Location
- Country: United States
- State: Alaska
- Borough: North Slope

Physical characteristics
- Source: Nigtun Lake
- • location: Near Howard Pass, Howard Hills, National Petroleum Reserve, Brooks Range
- • coordinates: 68°13′41″N 156°52′33″W﻿ / ﻿68.22806°N 156.87583°W
- • elevation: 1,626 ft (496 m)
- Mouth: Colville River
- • location: Upstream of Awuna River mouth, Arctic Slope Regional Corporation lands
- • coordinates: 68°57′12″N 155°57′22″W﻿ / ﻿68.95333°N 155.95611°W
- • elevation: 853 ft (260 m)
- Length: 56 mi (90 km)

= Etivluk River =

The Etivluk River is a 56 mi tributary of the Colville River in the U.S. state of Alaska. A bend in the river about 15 mi from the mouth has been identified as one of the most remote locations in mainland Alaska. It is about 120 mi from the nearest towns of Ambler to the southwest and Atqasuk to the north and farther from any other settled area in the state.

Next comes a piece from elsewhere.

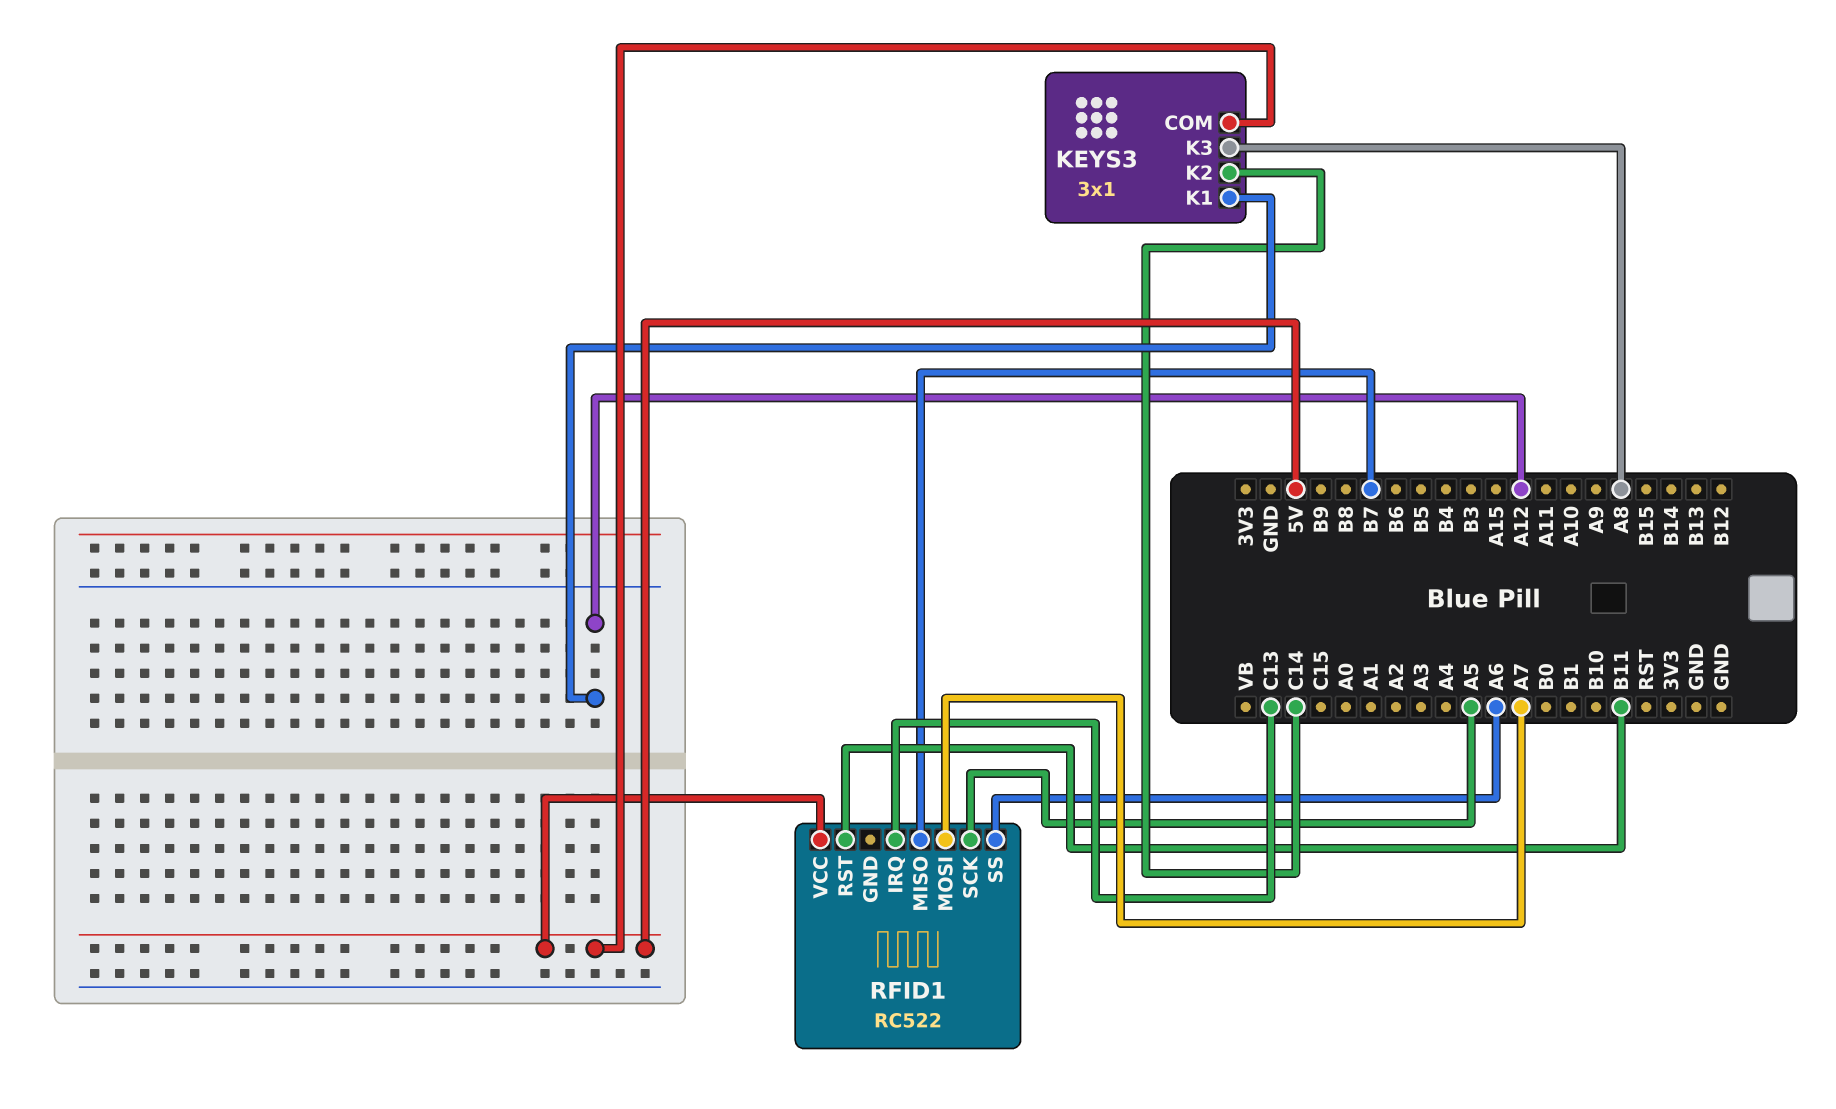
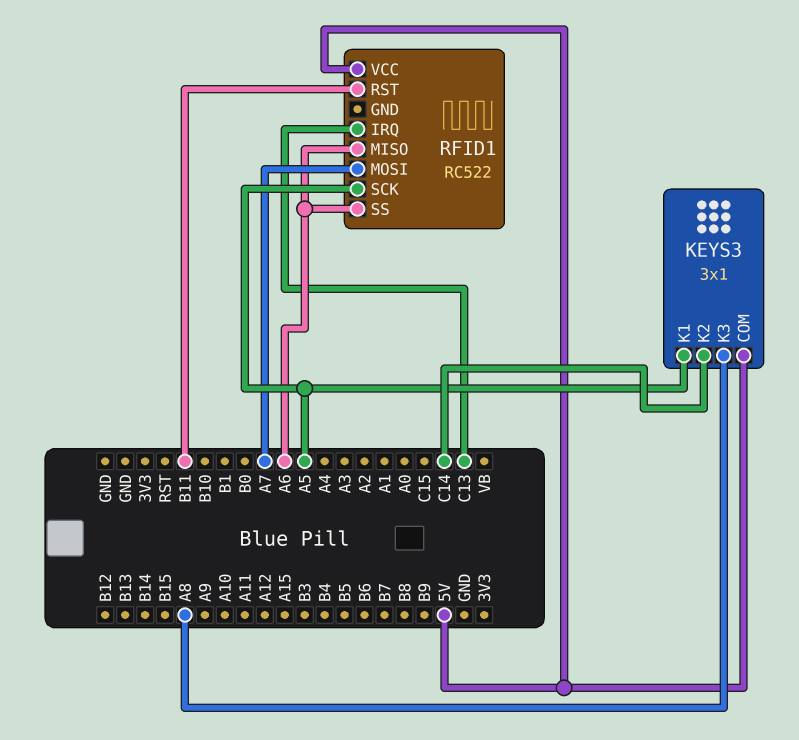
KEYS3 pin K1: A12 -> A5
RFID1 pin MISO: B7 -> A6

The river begins at Nigtun Lake and flows generally to the north-northeast before joining the Colville River. The Nigu River enters the Etivluk from the right near its headwaters, and the joined rivers are sometimes referred to as the Etivluk-Nigu River. The entire length of the Etivluk flows through a remote area of northern Alaska, entirely north of the Arctic Circle.